How to use ScanScroll of elasticsearch 07/03 Update SLTechnology News&Howtos

How to use ScanScroll of elasticsearch

2025-07-03 Update From: SLTechnology News&Howtos shulou NAV: SLTechnology News&Howtos > Servers >

Shulou(Shulou.com)05/31 Report--

This article mainly explains "how to use ScanScroll of elasticsearch". The content of the explanation is simple and clear, and it is easy to learn and understand. Please follow the editor's train of thought to study and learn "how to use ScanScroll of elasticsearch".

Characteristics of ScanScroll

Advantages

High speed

Large amount of data

Shortcoming

Sorting is not supported

Paging is not supported

Grading is not supported

Further check is not supported.

Working with scen

It seems that the disadvantages outweigh the advantages, but it is very useful. If BULK exists to quickly enter the library, then SCAN is born to quickly exit the library. The query performance of ES is superior, but its analysis ability is weak. So there will be, for example, pull the ES data to the Hadoop cluster to analyze computing requirements, of course, this already has a ready-made plug-in, as expected also uses SCAN. If SCAN encounters BULK, that is, from ES to ES, it has another more familiar name: replicated tables.

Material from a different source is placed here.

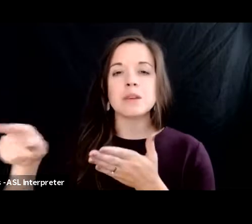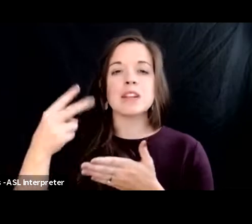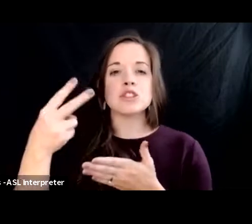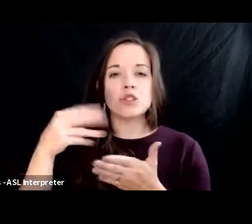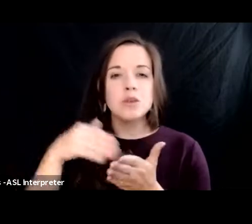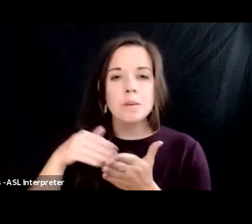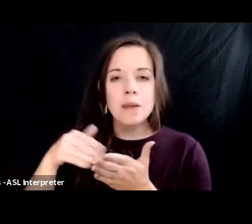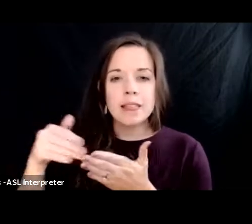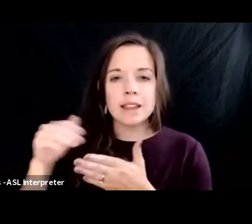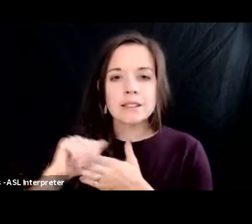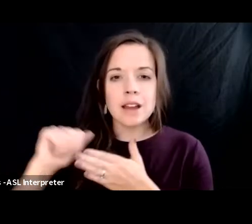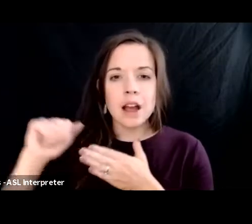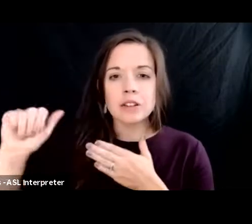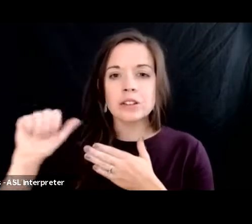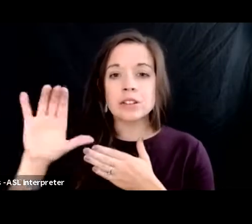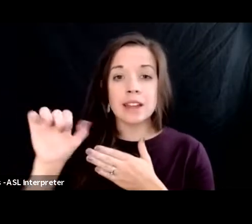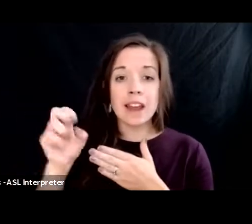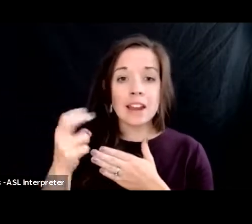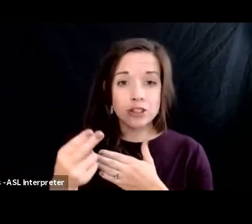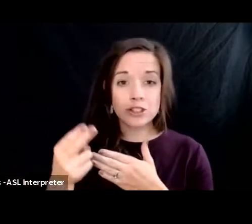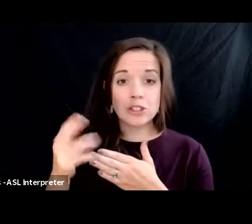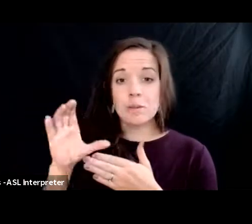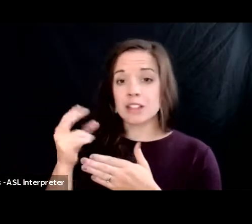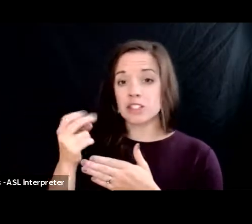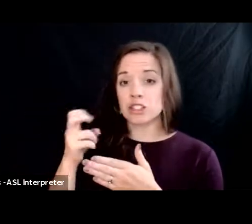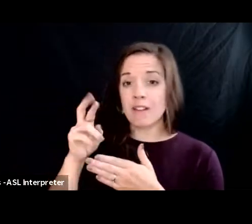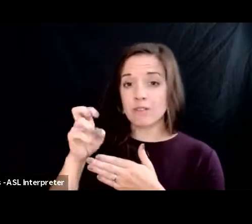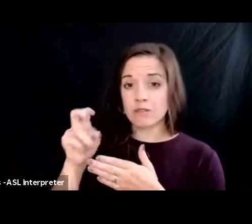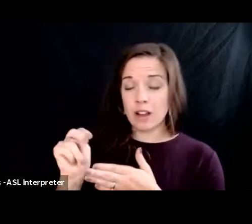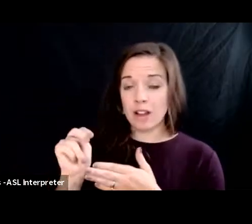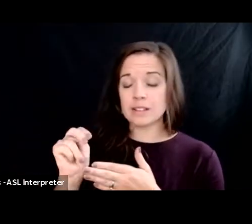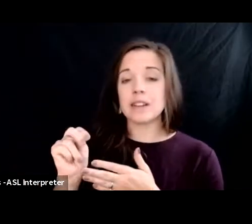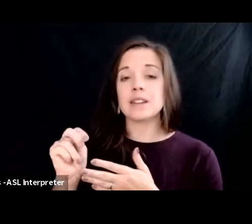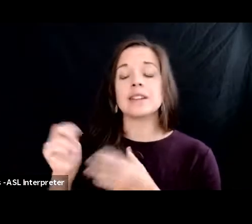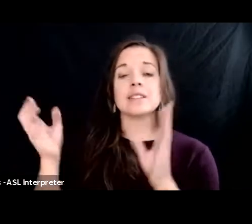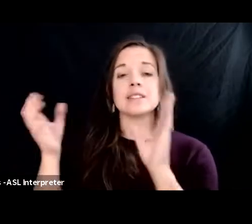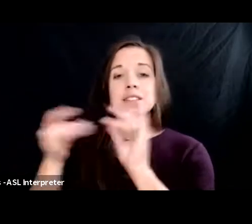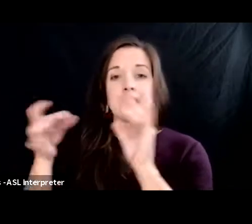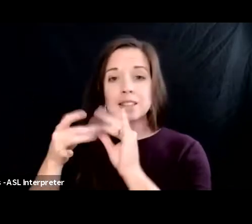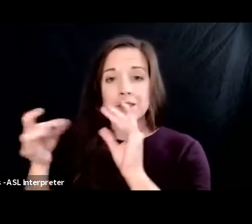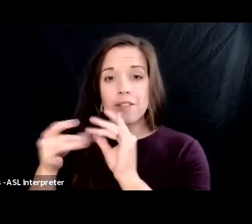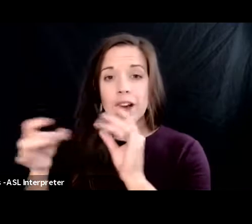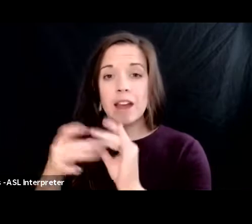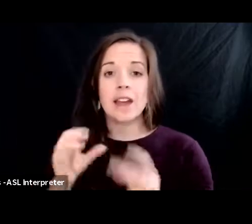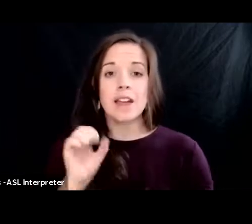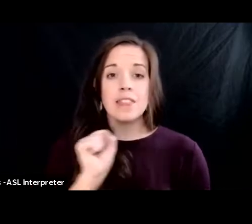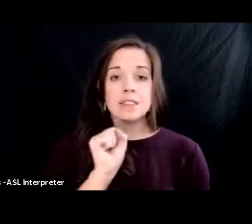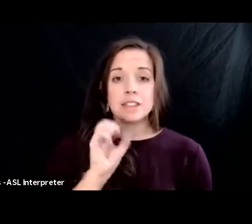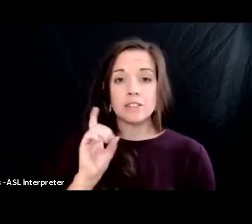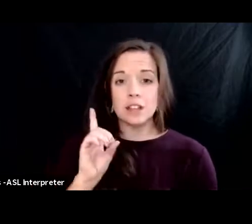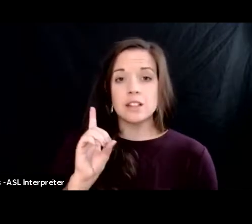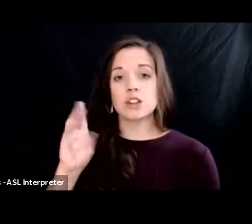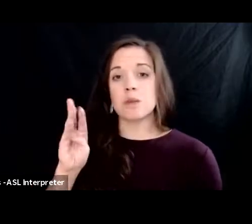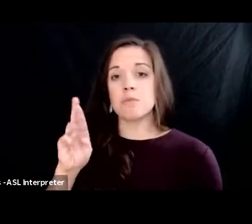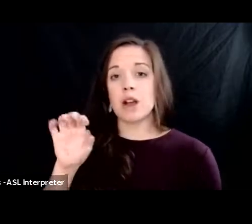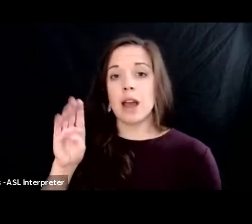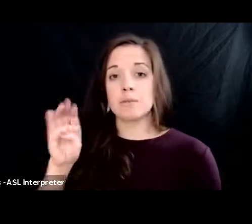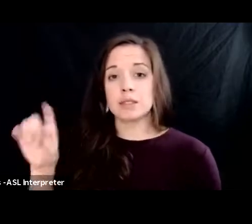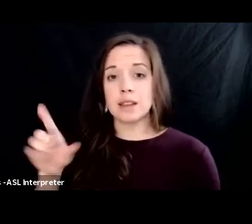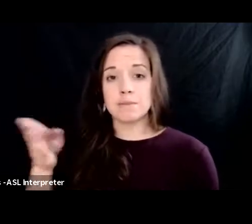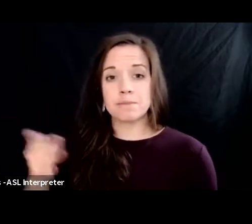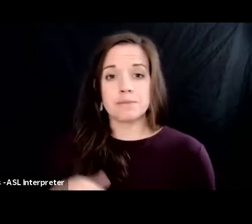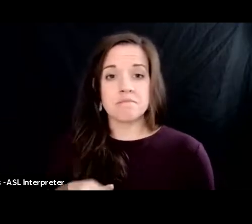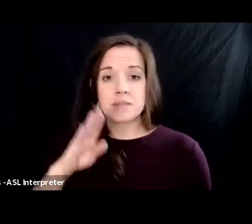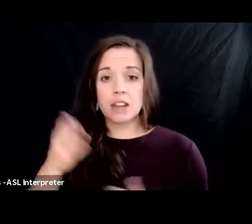cash and benefits by chevron in order to testify that steven donzinger bribed him he never offered any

Use method def scanTest (): searchRes = es.search (index= "users", size=10,body= {"query": {"match_all": {}, search_type= "scan", scroll= "10s") while True: scrollRes=es.scroll (scroll_id=searchRes ["_ scroll_id"], scroll= "10s", ignore= [400s ") Res_list = scrollRes ["hits"] ["hits"] if not len (res_list): break For res in res_list: print res ["_ source"] ["userName"] principle flow

The whole process is relatively clear, first count a total, and then return the data of the number of size* shards each time scroll until all are traversed. SCAN supports query preference preference, and you can specify shards, so some people say that the number of size* main shards is not accurate, which is easy to verify.

The first stage: Search

Count the total with TotalHitCountCollector, and determine (node, query context ID). Base64 is encoded into ScrollId to return.

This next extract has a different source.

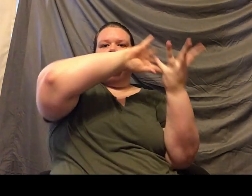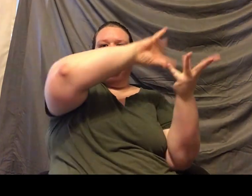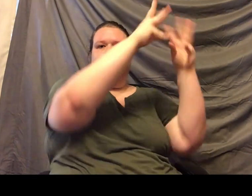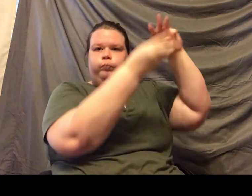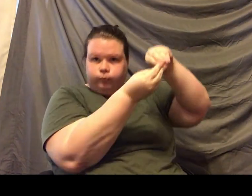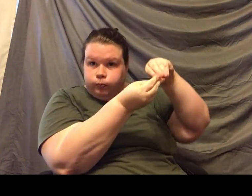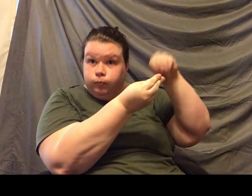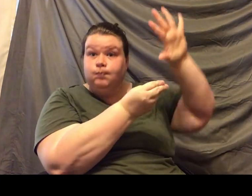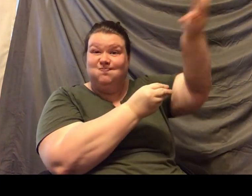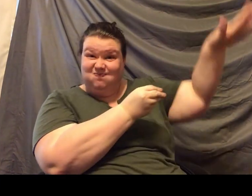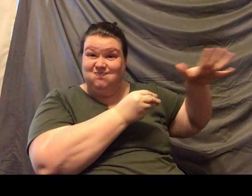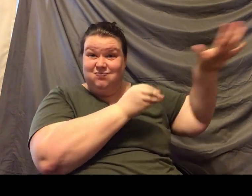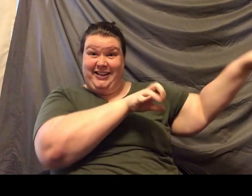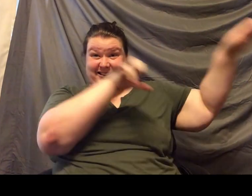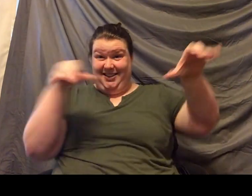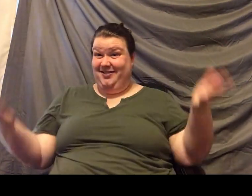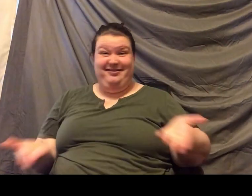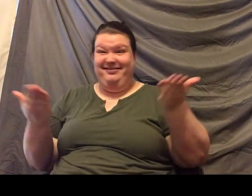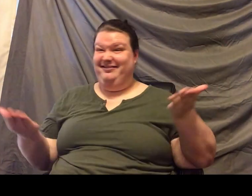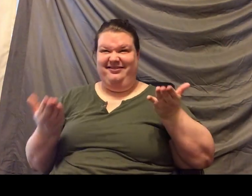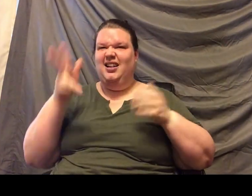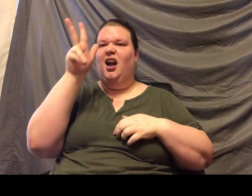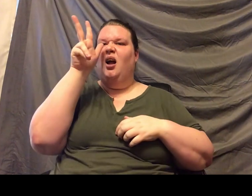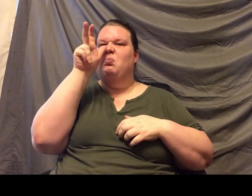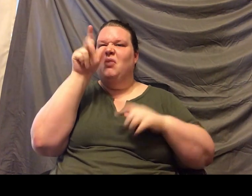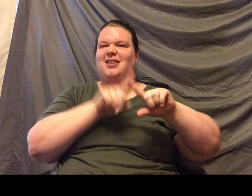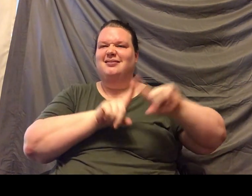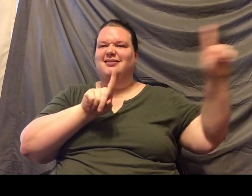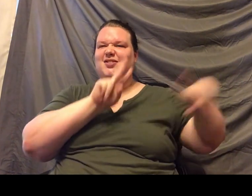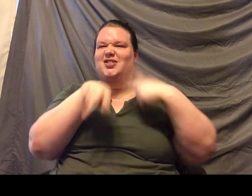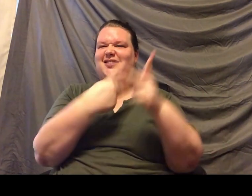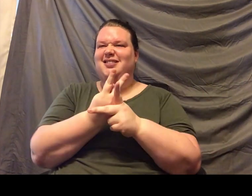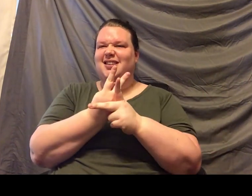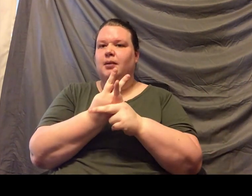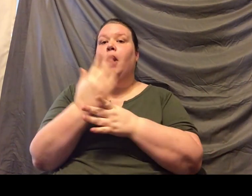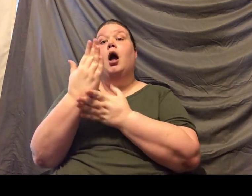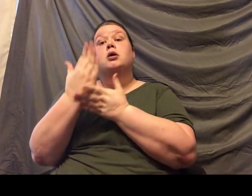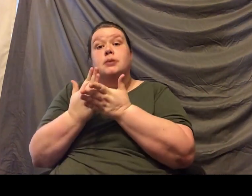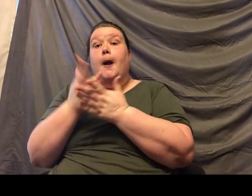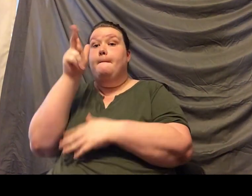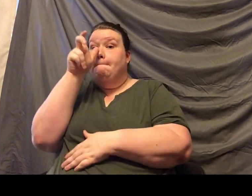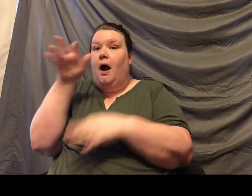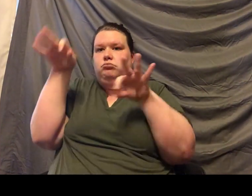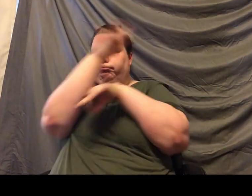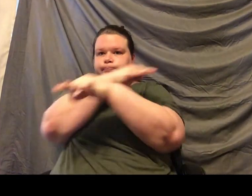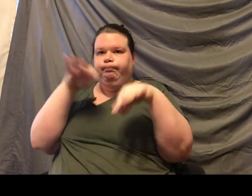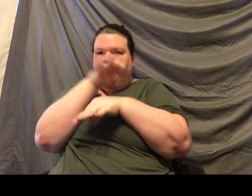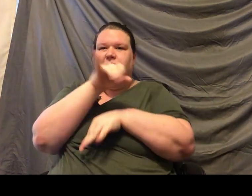But his fur is pretty soft. There are bits that are kind of coarse, like if you have a dog that has coarse hair, but most of it's pretty soft, and it's very thick. But it's kind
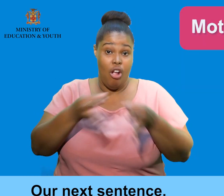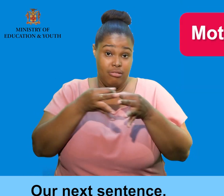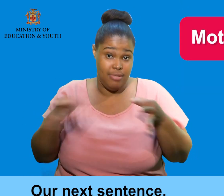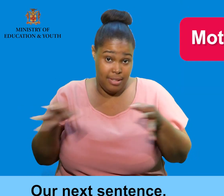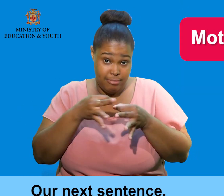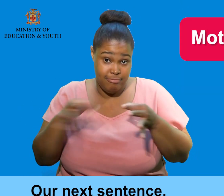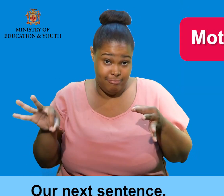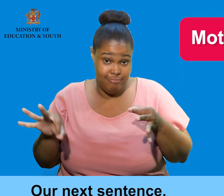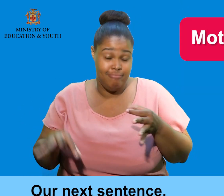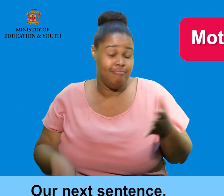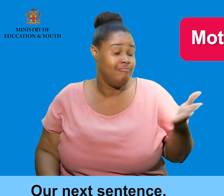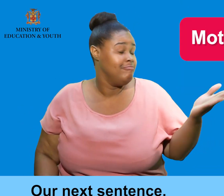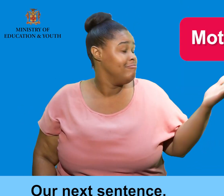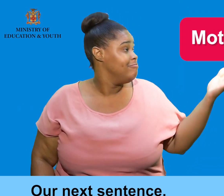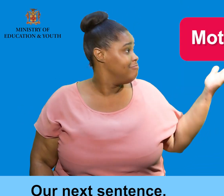Our next sentence.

The second stage: SearchScroll

Go to each node according to ScrollId, find the query context ID, execute XFilteredQuery, collect the results, merge and return.

In the first stage, in addition to returning the total, there is also a very mysterious ScrollId that looks like this ScrollId, much like the one encoded by Base64. It must not be as simple as ID. Get to know it. Sure enough, there are three main parts that make up type,context,attributes.

Type is queryThenFetch,queryAndFetch,scan, and we're talking about scan.

Attributes has only one element, total_hits

Context is a shard tuple with 2 elements, shard = [node ID, query context ID]

ScrollId is an easy thing to reveal secrets, we will find that ScrollId depends on the node ID and query context ID are variables, query context ID, each request is incremented. So the ScrollId of each request is different, so if our SCAN process terminates unexpectedly, we may need to start over.

Every time SCAN, processing Scroll jumps to the next page, we specify that form is invalid.

/ / SearchServiceprivate void processScroll (InternalScrollSearchRequest request, SearchContext context) {/ / process scroll context.from (context.from () + context.size ()); context.scroll (request.scroll ()); / /...} / / ScanContextpublic TopDocs execute (SearchContext context) throws IOException {ScanCollector collector = new ScanCollector (readerStates, context.from (), context.size (), context.trackScores ()) Query query = new XFilteredQuery (context.query (), new ScanFilter (readerStates, collector)); try {context.searcher (). Search (query, collector);} catch (ScanCollector.StopCollectingException e) {/ / all is well} return collector.topDocs ();}

Custom Filter,Collector, perform search, collect the result set of that page

/ / ScanContext public void collect (int doc) throws IOException {if (counter > = from) {docs.add (new ScoreDoc (docBase + doc, trackScores? Scorer.score (): 0f);} readerState.count++; counter++; if (counter > = to) {throw StopCollectingException;}}

According to the previous understanding of the database, the count operation is always slow, which makes me worried that it will extend the entire query time. Later, I found that this worry is superfluous, and the count operation for full-text retrieval is very fast. According to the test, there are 24 shards of 1.7 billion data, and the average count time of each shard is between 200ms and 700ms. In the worst case, the total can be returned within 1 second, which is acceptable for the entire query time.

Thank you for your reading, the above is the content of "how to use elasticsearch ScanScroll", after the study of this article, I believe you have a deeper understanding of how to use elasticsearch ScanScroll, and the specific use needs to be verified in practice. Here is, the editor will push for you more related knowledge points of the article, welcome to follow!

Welcome to subscribe "Shulou Technology Information " to get latest news, interesting things and hot topics in the IT industry, and controls the hottest and latest Internet news, technology news and IT industry trends.

*The comments in the above article only represent the author's personal views and do not represent the views and positions of this website. If you have more insights, please feel free to contribute and share.